__TASK OBJECTIVE__: When a line of the entries contains the word "отварные", report that line.

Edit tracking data

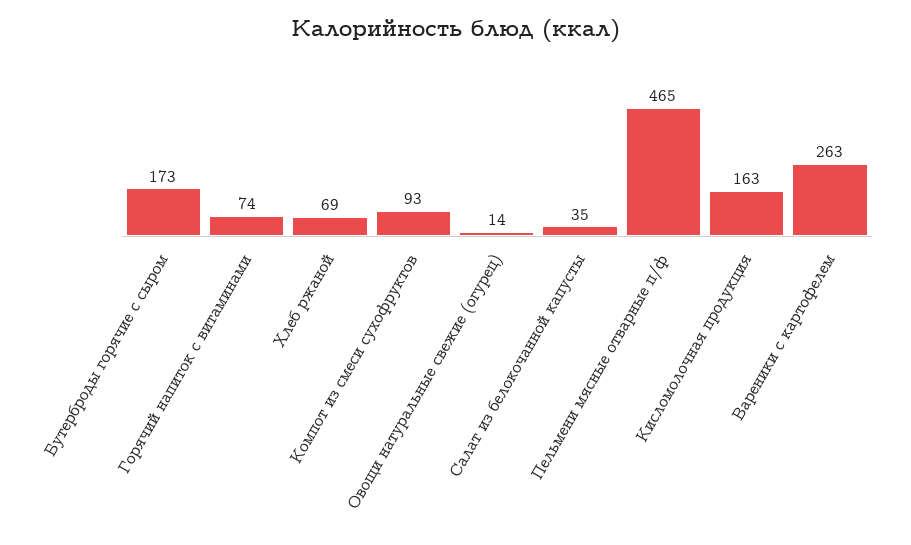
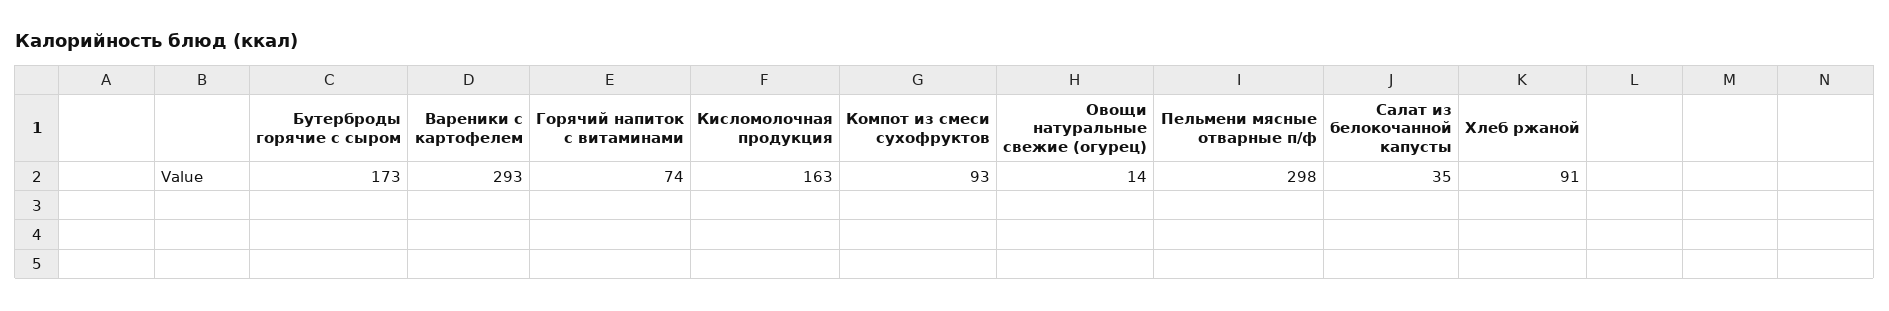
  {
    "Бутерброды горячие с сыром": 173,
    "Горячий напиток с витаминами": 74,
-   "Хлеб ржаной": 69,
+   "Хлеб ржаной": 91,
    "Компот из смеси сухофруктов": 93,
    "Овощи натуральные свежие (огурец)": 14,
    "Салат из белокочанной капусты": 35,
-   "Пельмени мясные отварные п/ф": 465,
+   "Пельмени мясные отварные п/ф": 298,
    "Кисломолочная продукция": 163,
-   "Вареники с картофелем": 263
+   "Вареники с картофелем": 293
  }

---

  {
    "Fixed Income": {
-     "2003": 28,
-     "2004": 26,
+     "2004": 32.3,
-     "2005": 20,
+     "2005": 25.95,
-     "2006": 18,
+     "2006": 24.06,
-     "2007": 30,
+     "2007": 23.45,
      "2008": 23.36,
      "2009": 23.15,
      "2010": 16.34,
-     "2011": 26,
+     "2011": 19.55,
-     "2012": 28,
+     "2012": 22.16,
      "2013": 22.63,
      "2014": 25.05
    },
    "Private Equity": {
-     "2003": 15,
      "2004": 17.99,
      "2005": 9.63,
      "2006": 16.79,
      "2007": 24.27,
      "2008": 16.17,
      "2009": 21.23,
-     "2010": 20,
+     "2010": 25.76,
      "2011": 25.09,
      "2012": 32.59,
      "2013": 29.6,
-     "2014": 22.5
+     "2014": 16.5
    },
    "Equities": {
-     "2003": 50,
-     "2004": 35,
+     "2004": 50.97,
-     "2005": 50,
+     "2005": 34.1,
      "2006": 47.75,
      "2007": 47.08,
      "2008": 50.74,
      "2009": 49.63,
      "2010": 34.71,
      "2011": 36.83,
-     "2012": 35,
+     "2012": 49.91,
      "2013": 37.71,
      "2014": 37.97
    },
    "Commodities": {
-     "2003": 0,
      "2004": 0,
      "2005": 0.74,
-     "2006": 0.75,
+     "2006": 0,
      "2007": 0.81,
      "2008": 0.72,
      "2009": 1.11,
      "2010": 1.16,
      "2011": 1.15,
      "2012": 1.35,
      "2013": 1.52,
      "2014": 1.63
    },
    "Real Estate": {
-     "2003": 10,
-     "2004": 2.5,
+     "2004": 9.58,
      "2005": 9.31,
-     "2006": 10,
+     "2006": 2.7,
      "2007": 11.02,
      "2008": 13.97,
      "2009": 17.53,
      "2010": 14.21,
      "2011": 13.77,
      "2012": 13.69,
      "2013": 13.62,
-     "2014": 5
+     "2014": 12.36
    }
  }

__COMPLETED EXERCISE__:
-   "Пельмени мясные отварные п/ф": 465,
+   "Пельмени мясные отварные п/ф": 298,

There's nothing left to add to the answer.